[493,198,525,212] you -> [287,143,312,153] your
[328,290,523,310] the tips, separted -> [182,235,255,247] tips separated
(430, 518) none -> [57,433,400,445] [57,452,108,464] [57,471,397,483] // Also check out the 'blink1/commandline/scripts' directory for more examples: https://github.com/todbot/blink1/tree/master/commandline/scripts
###
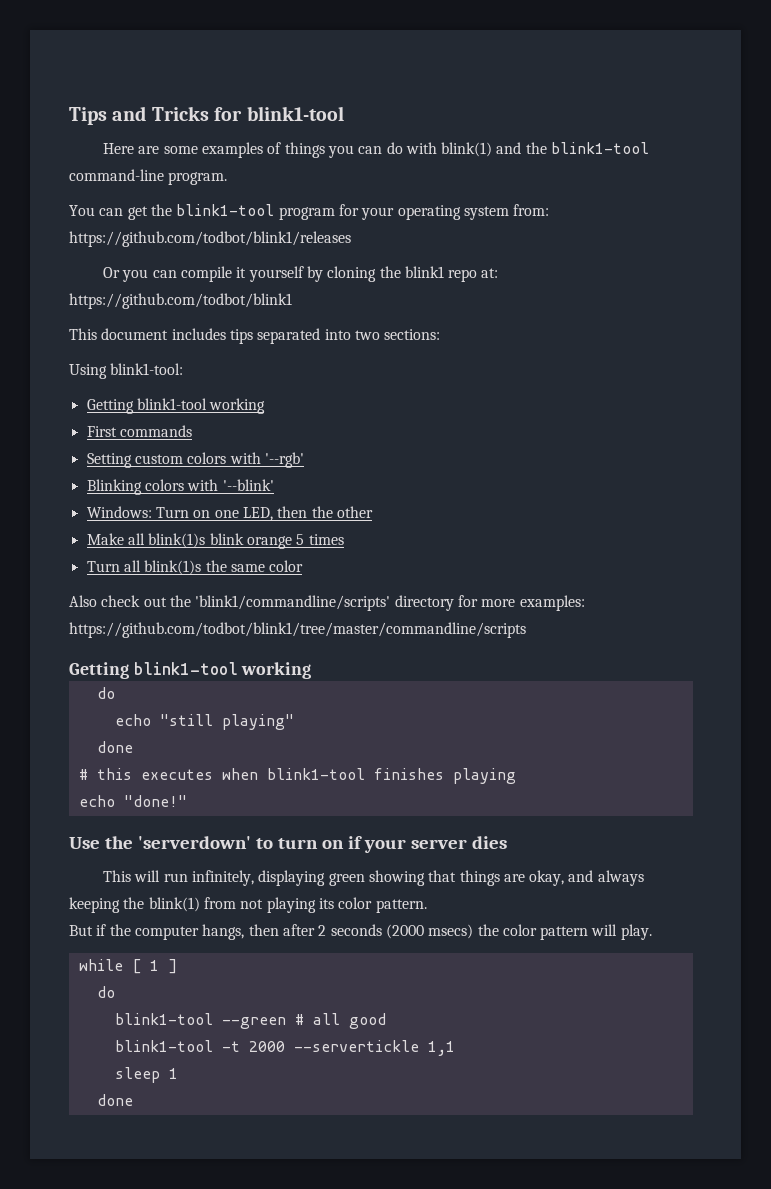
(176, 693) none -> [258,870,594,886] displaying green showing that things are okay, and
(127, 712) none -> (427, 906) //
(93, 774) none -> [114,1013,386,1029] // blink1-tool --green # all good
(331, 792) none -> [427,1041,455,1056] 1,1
###
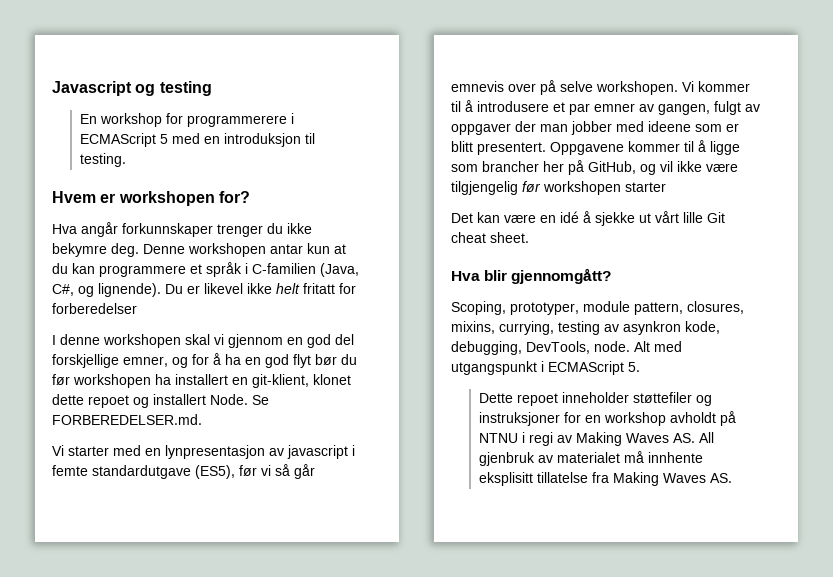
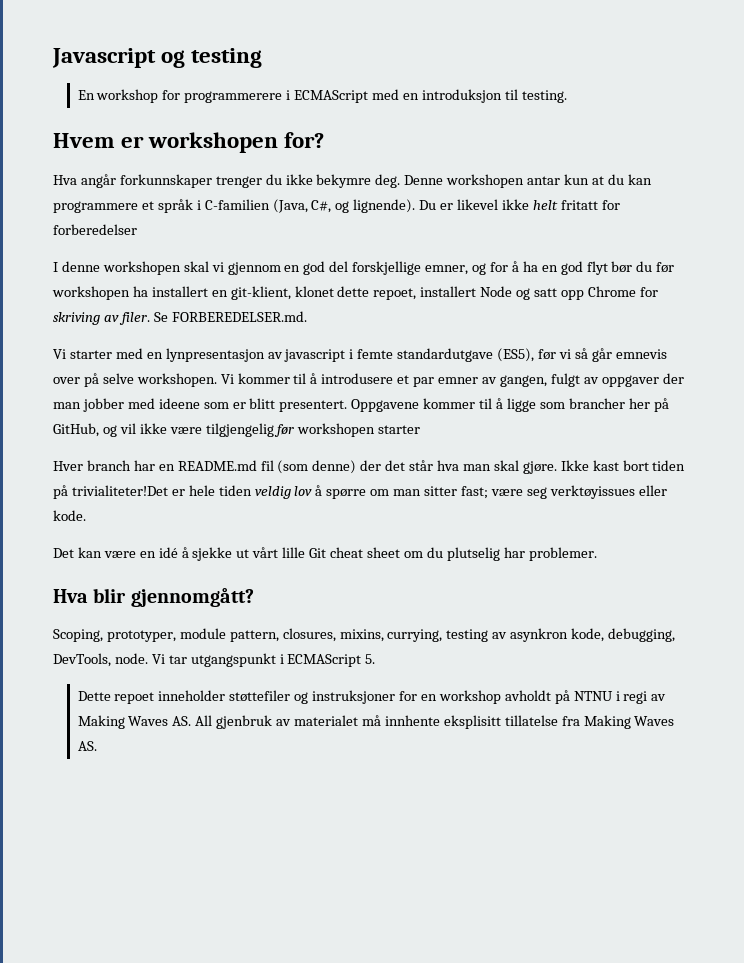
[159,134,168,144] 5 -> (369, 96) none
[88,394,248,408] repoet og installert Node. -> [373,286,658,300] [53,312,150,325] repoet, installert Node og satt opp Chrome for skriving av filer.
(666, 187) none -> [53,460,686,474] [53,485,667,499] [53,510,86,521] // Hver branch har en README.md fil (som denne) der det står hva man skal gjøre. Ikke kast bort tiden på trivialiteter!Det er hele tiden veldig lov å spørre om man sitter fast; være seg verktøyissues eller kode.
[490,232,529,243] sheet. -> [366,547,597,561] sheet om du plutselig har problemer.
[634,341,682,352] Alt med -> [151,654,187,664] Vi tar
###
» Task to complete:
There is a run of lines above from the one with "(666, 187) none" to the one with "[634,341,682,352] Alt med"; print exactly that run, both ends included, and nothing else.

» Response for this exercise:
(666, 187) none -> [53,460,686,474] [53,485,667,499] [53,510,86,521] // Hver branch har en README.md fil (som denne) der det står hva man skal gjøre. Ikke kast bort tiden på trivialiteter!Det er hele tiden veldig lov å spørre om man sitter fast; være seg verktøyissues eller kode.
[490,232,529,243] sheet. -> [366,547,597,561] sheet om du plutselig har problemer.
[634,341,682,352] Alt med -> [151,654,187,664] Vi tar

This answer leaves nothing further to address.